Letztlich hat die Rettung des Schönen nicht mit der Erlösung des Angenehmen zu tun, sondern mit der Versöhnung des Lohnenswerten. Gesagt mit einer Parallele zum befreienden Werk Christi und der Aufforderung, über den Schein der Dinge hinauszuschauen – die Realität zu transzendieren: Sind wir bereit, unsere Sinne zu wecken und aus unserer Komfortzone herauszutreten? Die Schönheit stellt sich auch als eine Frage nach der Wahrheit, die durch Geschlossenheit mutige Entscheidungen erfordert.

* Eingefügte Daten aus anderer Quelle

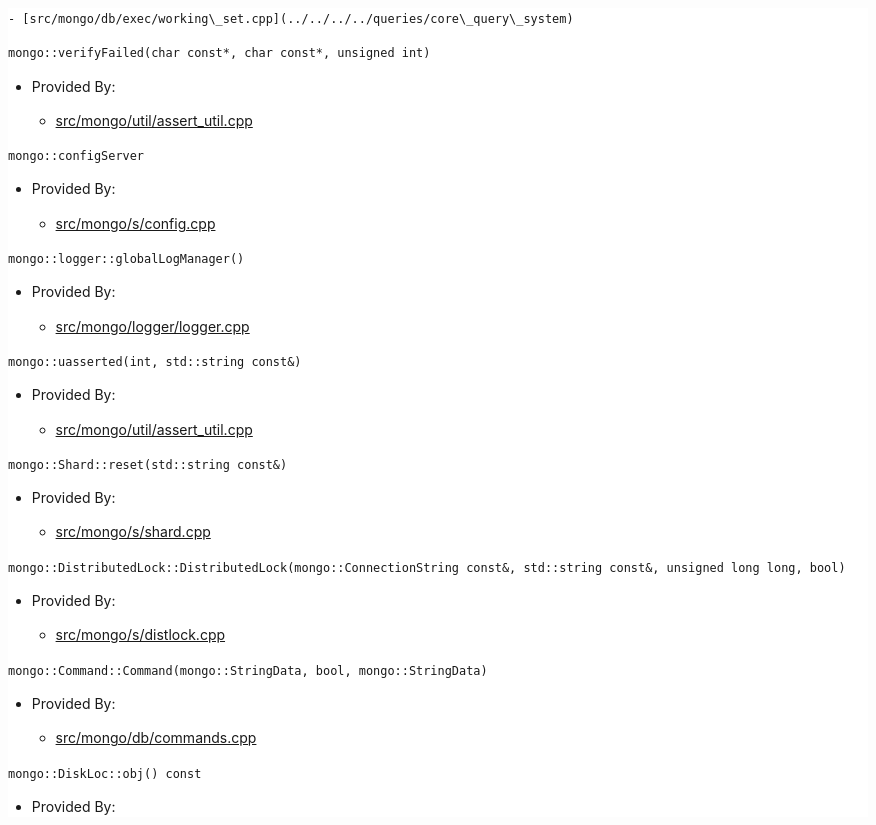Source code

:     - [src/mongo/db/exec/working\_set.cpp](../../../../queries/core\_query\_system)

<div></div>

    mongo::verifyFailed(char const*, char const*, unsigned int)

- Provided By:

    - [src/mongo/util/assert\_util.cpp](../../../../utilities/utilities)

<div></div>

    mongo::configServer

- Provided By:

    - [src/mongo/s/config.cpp](../../../../sharding/cluster\_metadata\_management)

<div></div>

    mongo::logger::globalLogManager()

- Provided By:

    - [src/mongo/logger/logger.cpp](../../../../process\_management/logging\_system)

<div></div>

    mongo::uasserted(int, std::string const&)

- Provided By:

    - [src/mongo/util/assert\_util.cpp](../../../../utilities/utilities)

<div></div>

    mongo::Shard::reset(std::string const&)

- Provided By:

    - [src/mongo/s/shard.cpp](../../../../sharding/shard\_abstraction)

<div></div>

    mongo::DistributedLock::DistributedLock(mongo::ConnectionString const&, std::string const&, unsigned long long, bool)

- Provided By:

    - [src/mongo/s/distlock.cpp](../../../../sharding/cluster\_locking)

<div></div>

    mongo::Command::Command(mongo::StringData, bool, mongo::StringData)

- Provided By:

    - [src/mongo/db/commands.cpp](../../../../queries/database\_commands)

<div></div>

    mongo::DiskLoc::obj() const

- Provided By:
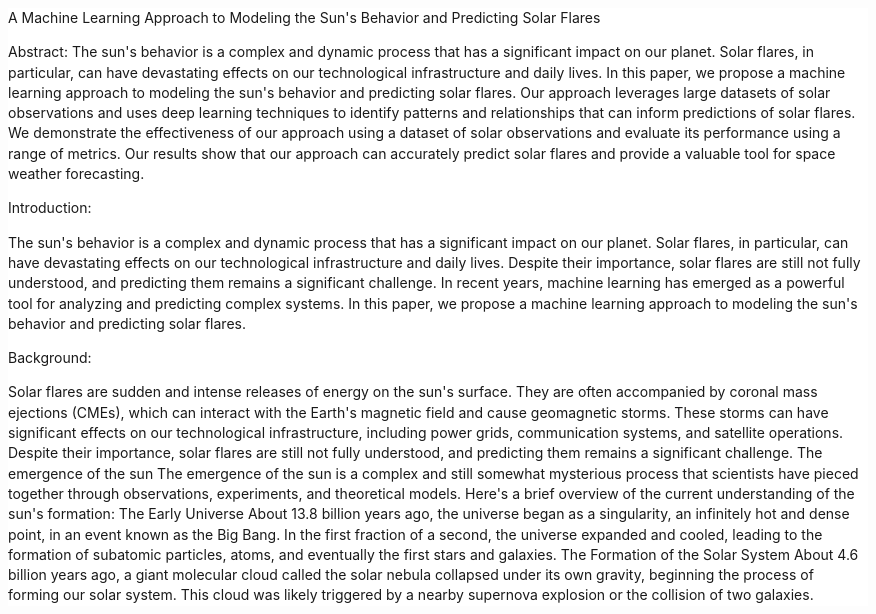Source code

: A Machine Learning Approach to Modeling the Sun's Behavior and Predicting Solar Flares

Abstract:
The sun's behavior is a complex and dynamic process that has a significant impact on our planet. Solar flares, in particular, can have devastating effects on our technological infrastructure and daily lives. In this paper, we propose a machine learning approach to modeling the sun's behavior and predicting solar flares. Our approach leverages large datasets of solar observations and uses deep learning techniques to identify patterns and relationships that can inform predictions of solar flares. We demonstrate the effectiveness of our approach using a dataset of solar observations and evaluate its performance using a range of metrics. Our results show that our approach can accurately predict solar flares and provide a valuable tool for space weather forecasting.











Introduction:

The sun's behavior is a complex and dynamic process that has a significant impact on our planet. Solar flares, in particular, can have devastating effects on our technological infrastructure and daily lives. Despite their importance, solar flares are still not fully understood, and predicting them remains a significant challenge. In recent years, machine learning has emerged as a powerful tool for analyzing and predicting complex systems. In this paper, we propose a machine learning approach to modeling the sun's behavior and predicting solar flares.















Background:

Solar flares are sudden and intense releases of energy on the sun's surface. They are often accompanied by coronal mass ejections (CMEs), which can interact with the Earth's magnetic field and cause geomagnetic storms. These storms can have significant effects on our technological infrastructure, including power grids, communication systems, and satellite operations. Despite their importance, solar flares are still not fully understood, and predicting them remains a significant challenge.
The emergence of the sun
The emergence of the sun is a complex and still somewhat mysterious process that scientists have pieced together through observations, experiments, and theoretical models. Here's a brief overview of the current understanding of the sun's formation:
The Early Universe
About 13.8 billion years ago, the universe began as a singularity, an infinitely hot and dense point, in an event known as the Big Bang. In the first fraction of a second, the universe expanded and cooled, leading to the formation of subatomic particles, atoms, and eventually the first stars and galaxies.
The Formation of the Solar System
About 4.6 billion years ago, a giant molecular cloud called the solar nebula collapsed under its own gravity, beginning the process of forming our solar system. This cloud was likely triggered by a nearby supernova explosion or the collision of two galaxies.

1 Das Bild zeigt den Kontrast zwischen dem Schönen und dem Hässlichen, dem Anachronismus und dem verlorenen Sinngehalt. Es ist eine Collage (Ready Made), welche die Flagellazione von Piero della Francesca heranzieht und sich mittels zeitgenössischer Elemente (Schnipsel) mit der Erfahrung des Schönen und der Sinnhaftigkeit auseinandersetzt.
2 Das Adjektiv holistisch bedeutet «ganzheitlich», «gesamtheitlich». Es beschreibt, dass ein Gesamtsystem berücksichtigt wird, statt nur einzelne Teile oder Aspekte.
3 Byung-Chul Han: Die Errettung des Schönen. S. Fischer Verlag, Frankfurt am Main, 2015, S. 11
4 «Die Schönheit selbst wird pornografisch, ja anästhetisch»: Han wirft der konsumistischen Haltung bei der ästhetischen Erfahrung vor, sie sei pornografisch, weil dabei die Schönheit das Interesse, die Transzendenz und die Bedeutung der Einzigartigkeit des Objekts verliert und die «die Andersartigkeit des Anderen zerstört» und so in den Dimensionen des ethisch-moralischen Urteils vernichtet. (S. 77)
5 Ontologie ist ein überlieferter Begriff aus der Philosophie und steht dort für die Lehre vom Sein – genauer: von den Möglichkeiten und Bedingungen des Seienden – , ist also eng verwandt mit der Erkenntnistheorie, die sich mit den Möglichkeiten und Grenzen menschlichen Wahrnehmens und Erkennens auseinander setzt.